-- Opening Marker --
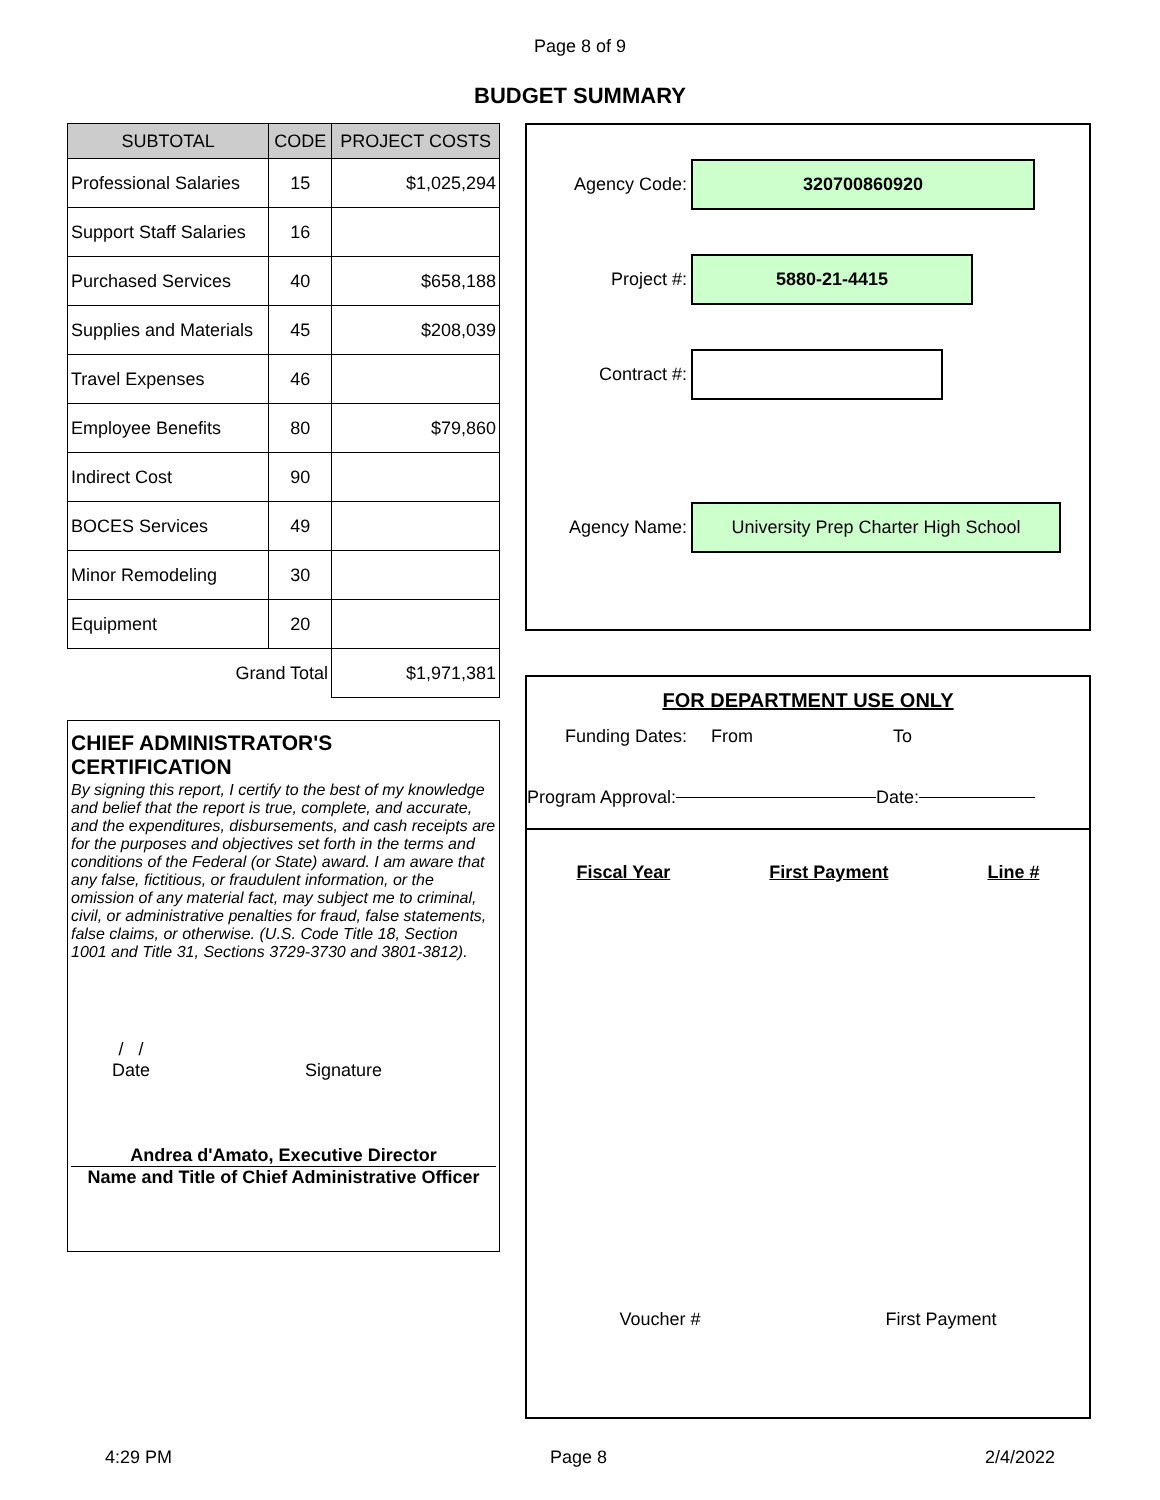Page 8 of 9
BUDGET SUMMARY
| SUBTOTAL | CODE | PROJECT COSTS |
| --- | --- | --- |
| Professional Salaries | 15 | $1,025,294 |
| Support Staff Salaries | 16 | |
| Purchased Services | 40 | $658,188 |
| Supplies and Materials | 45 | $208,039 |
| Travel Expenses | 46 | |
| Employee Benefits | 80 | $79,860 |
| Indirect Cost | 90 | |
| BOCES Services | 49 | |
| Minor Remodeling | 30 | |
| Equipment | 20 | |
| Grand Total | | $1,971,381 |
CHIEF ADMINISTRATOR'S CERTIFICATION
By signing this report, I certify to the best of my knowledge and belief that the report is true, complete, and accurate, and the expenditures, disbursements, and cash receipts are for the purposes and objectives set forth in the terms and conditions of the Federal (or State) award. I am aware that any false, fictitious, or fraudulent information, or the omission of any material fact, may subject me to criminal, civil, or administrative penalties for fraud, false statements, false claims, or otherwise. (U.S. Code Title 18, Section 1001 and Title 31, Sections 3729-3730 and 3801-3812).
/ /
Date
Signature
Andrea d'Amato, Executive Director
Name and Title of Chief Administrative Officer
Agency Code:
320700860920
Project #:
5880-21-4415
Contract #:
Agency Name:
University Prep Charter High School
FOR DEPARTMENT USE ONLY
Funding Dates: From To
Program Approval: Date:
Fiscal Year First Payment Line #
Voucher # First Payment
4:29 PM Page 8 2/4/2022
-- Closing Marker --
-- Opening Marker --
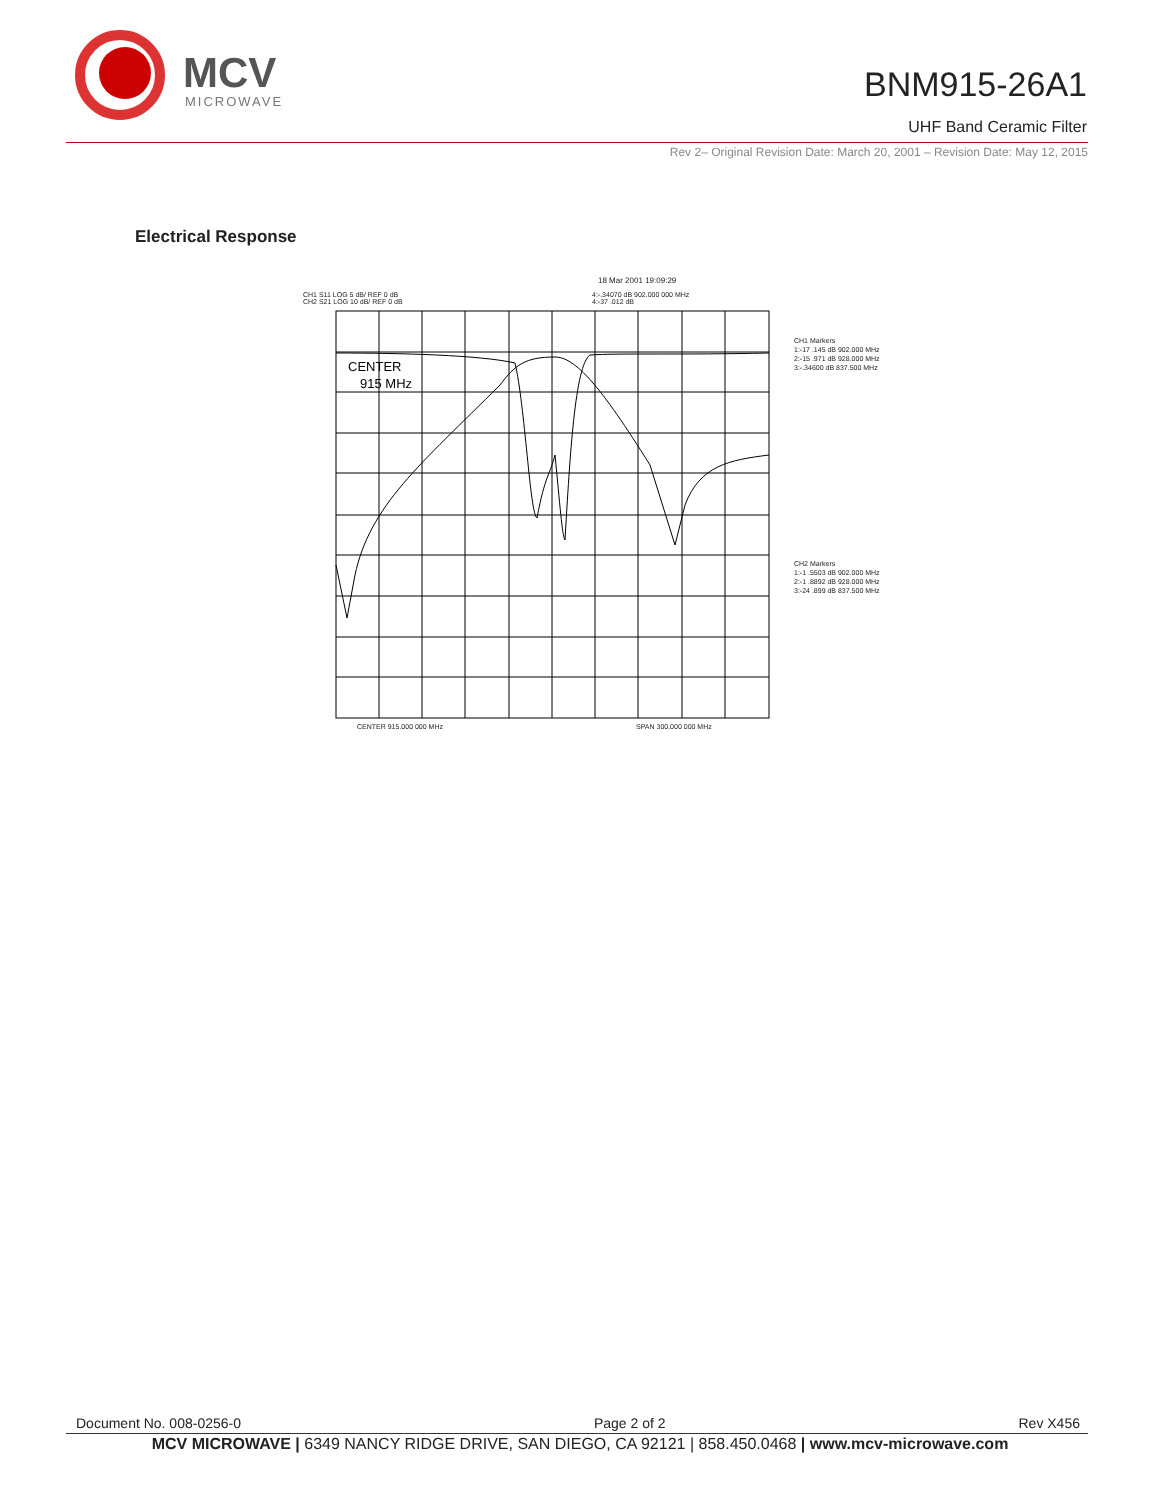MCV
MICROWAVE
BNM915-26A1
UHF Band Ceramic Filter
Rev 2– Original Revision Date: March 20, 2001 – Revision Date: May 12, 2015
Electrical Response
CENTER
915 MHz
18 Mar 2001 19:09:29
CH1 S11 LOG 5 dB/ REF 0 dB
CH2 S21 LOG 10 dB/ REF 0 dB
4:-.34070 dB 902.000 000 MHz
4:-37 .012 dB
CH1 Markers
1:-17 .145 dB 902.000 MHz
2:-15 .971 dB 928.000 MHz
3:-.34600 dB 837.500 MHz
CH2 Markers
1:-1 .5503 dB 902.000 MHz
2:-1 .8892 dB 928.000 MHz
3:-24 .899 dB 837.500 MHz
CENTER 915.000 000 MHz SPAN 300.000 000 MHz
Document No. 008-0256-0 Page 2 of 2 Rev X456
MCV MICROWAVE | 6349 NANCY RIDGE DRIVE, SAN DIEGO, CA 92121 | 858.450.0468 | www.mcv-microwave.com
-- Closing Marker --
-- Opening Marker --
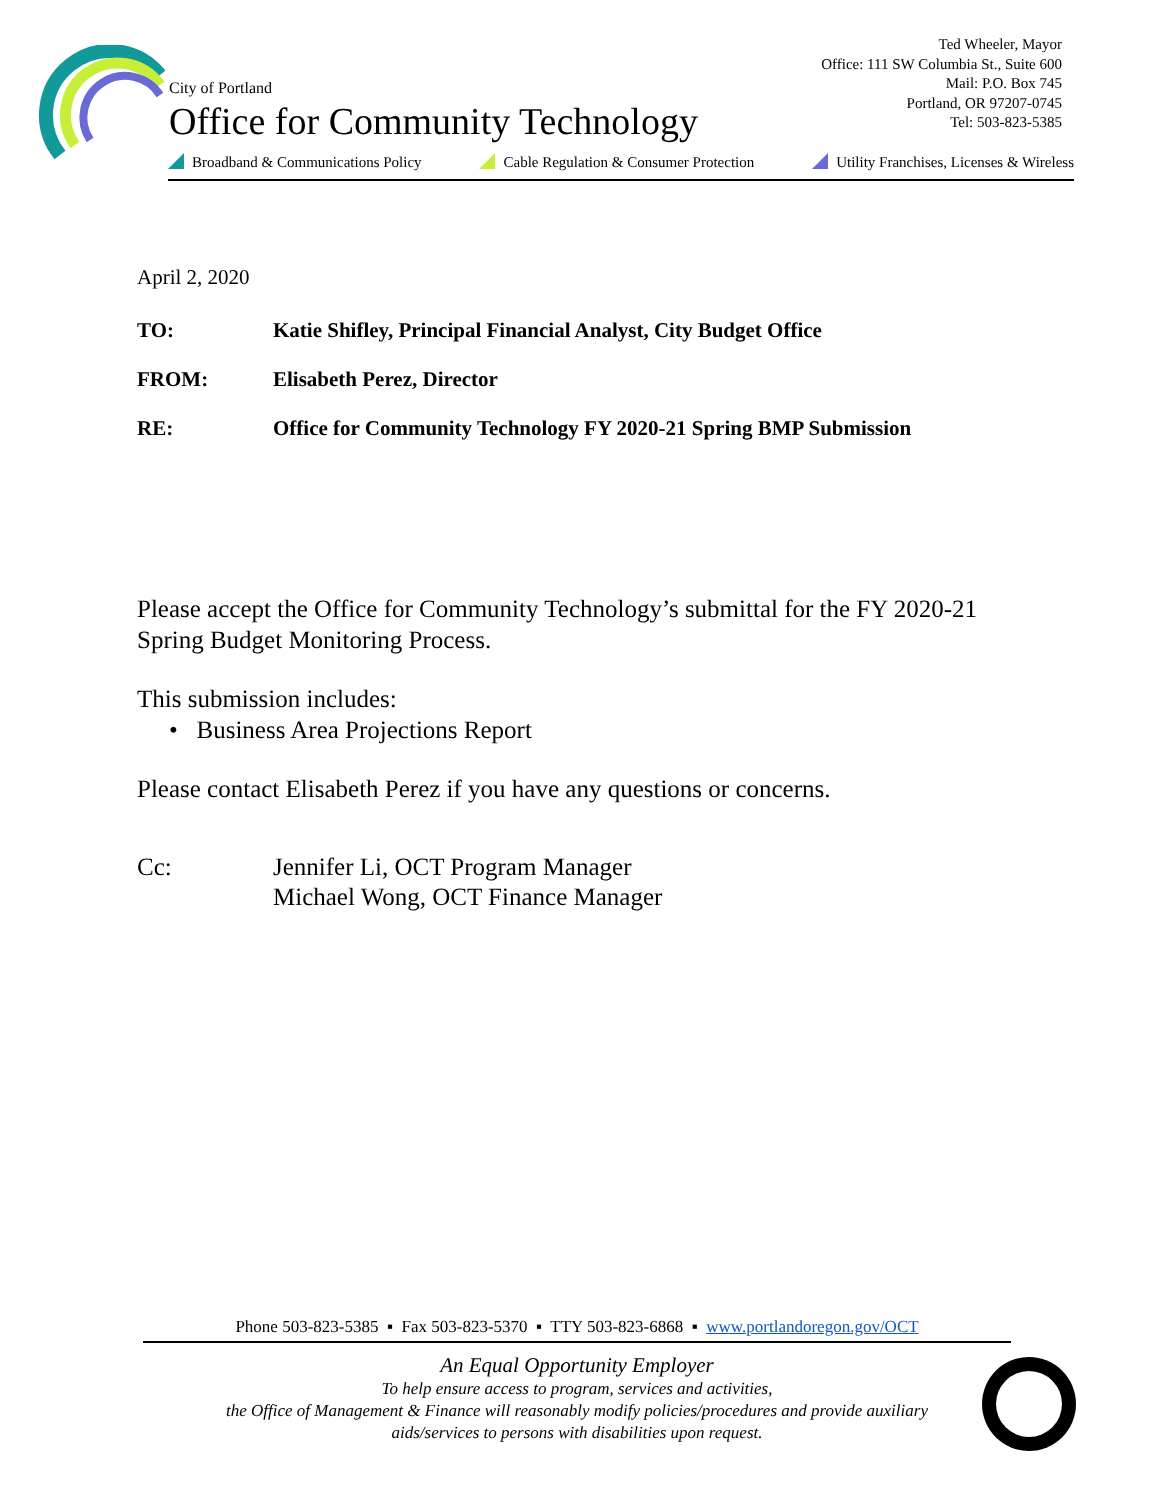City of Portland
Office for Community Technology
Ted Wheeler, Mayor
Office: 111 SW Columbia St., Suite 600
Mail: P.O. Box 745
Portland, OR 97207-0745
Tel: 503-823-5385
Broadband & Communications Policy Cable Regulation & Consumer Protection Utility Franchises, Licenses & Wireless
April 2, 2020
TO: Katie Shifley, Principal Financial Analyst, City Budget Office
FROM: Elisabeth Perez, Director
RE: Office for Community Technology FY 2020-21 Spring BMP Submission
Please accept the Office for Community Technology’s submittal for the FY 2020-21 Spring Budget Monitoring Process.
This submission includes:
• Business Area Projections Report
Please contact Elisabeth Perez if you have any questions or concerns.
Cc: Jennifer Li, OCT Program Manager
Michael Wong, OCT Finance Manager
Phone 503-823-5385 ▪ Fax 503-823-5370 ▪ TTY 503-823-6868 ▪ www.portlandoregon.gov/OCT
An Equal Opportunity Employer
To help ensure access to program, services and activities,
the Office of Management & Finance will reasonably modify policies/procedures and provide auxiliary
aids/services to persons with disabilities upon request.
-- Closing Marker --
--- Task item ---
For the listing above, print only the lines starting at the line containing "April 2, 2020" and ending at the line containing "Cc: Jennifer Li, OCT Program Manager", exactly, both included.

--- Output for this exercise ---
April 2, 2020
TO: Katie Shifley, Principal Financial Analyst, City Budget Office
FROM: Elisabeth Perez, Director
RE: Office for Community Technology FY 2020-21 Spring BMP Submission
Please accept the Office for Community Technology’s submittal for the FY 2020-21 Spring Budget Monitoring Process.
This submission includes:
• Business Area Projections Report
Please contact Elisabeth Perez if you have any questions or concerns.
Cc: Jennifer Li, OCT Program Manager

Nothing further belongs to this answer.